Now it's the waiting time. Waiting to see if anyone is interested.
As part of my proposal, I had to find out about my competition. Books that are similar. Books that someone might pick up instead of mine and for that, I had to do a little research.
I came across a book by Dr. Nick Trout called Tell me Where it Hurts. Broadway Books. 2008.
It tells the story of one imaginary day at Angell Animal Medical Center in Boston where Dr. Trout is employed as a staff surgeon. Although the day is fictionalized, the cases are quite real.
Why do I hate Dr. Trout? Because this is one very well written book and I'm just a little bit jealous!
Dr. Trout does a great job at leading us through his chaotic and stressful day. He starts off with a bloated Shepherd at 3 a.m. and has to deal with frustrated owners, perplexing cases and inexperienced interns.

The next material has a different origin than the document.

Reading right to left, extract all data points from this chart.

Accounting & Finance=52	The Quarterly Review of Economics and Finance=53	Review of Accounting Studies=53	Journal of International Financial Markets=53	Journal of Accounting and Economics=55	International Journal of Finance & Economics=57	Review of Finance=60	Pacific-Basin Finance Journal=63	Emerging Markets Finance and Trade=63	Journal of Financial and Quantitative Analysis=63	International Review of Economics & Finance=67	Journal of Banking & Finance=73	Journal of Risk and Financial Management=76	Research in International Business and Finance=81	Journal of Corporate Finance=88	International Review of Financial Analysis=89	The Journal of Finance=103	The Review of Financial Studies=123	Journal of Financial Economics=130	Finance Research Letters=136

One of the main reasons why I loved this book so much was because Dr. Trout is able to convey in a very eloquent way what being a veterinarian is like. To me, it was very comforting to know that someone else feels the same way I do.

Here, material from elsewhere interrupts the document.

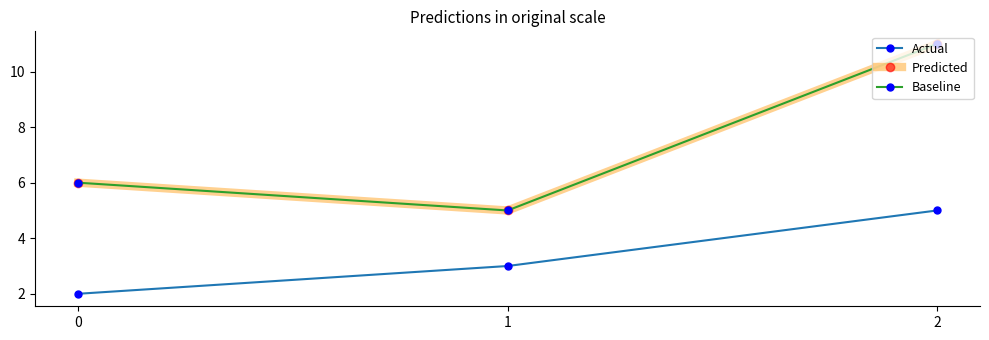

What is the highest value of the Predicted series?

11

One of the most important lessons I have learned has been to quietly and privately savor every small victory, every subtle moment of success, every surgical decision that went my way, every animal that leaves the hospital feeling better, to wallow in it and to file it away on a dusty, neglected shelf in a tiny library in your mind. It is not about being self-absorbed, it is about learning to absorb the professional and emotional bumps and bruises that fill our working days because for every impossible fracture that comes back together, every cancer in remission, every paralyzed dachshund that scampers out of your office, you are only seconds away from a dozen anxious phone calls, oozing incisions, dirty margins, and bones that prefer not to heal. These are not disastrous, they are not failures, they are a normal consequence of what we do, but somehow their impact has more weight and longevity, like a loudmouth or a bully shouting over the fading whisper of success and lingering like an echo.
This book is worth checking out if you want to read about the challenges that a veterinarian can face in his/her daily duties. There are a lot of emotional highs but as Dr. Trout points out, there are some deep lows too.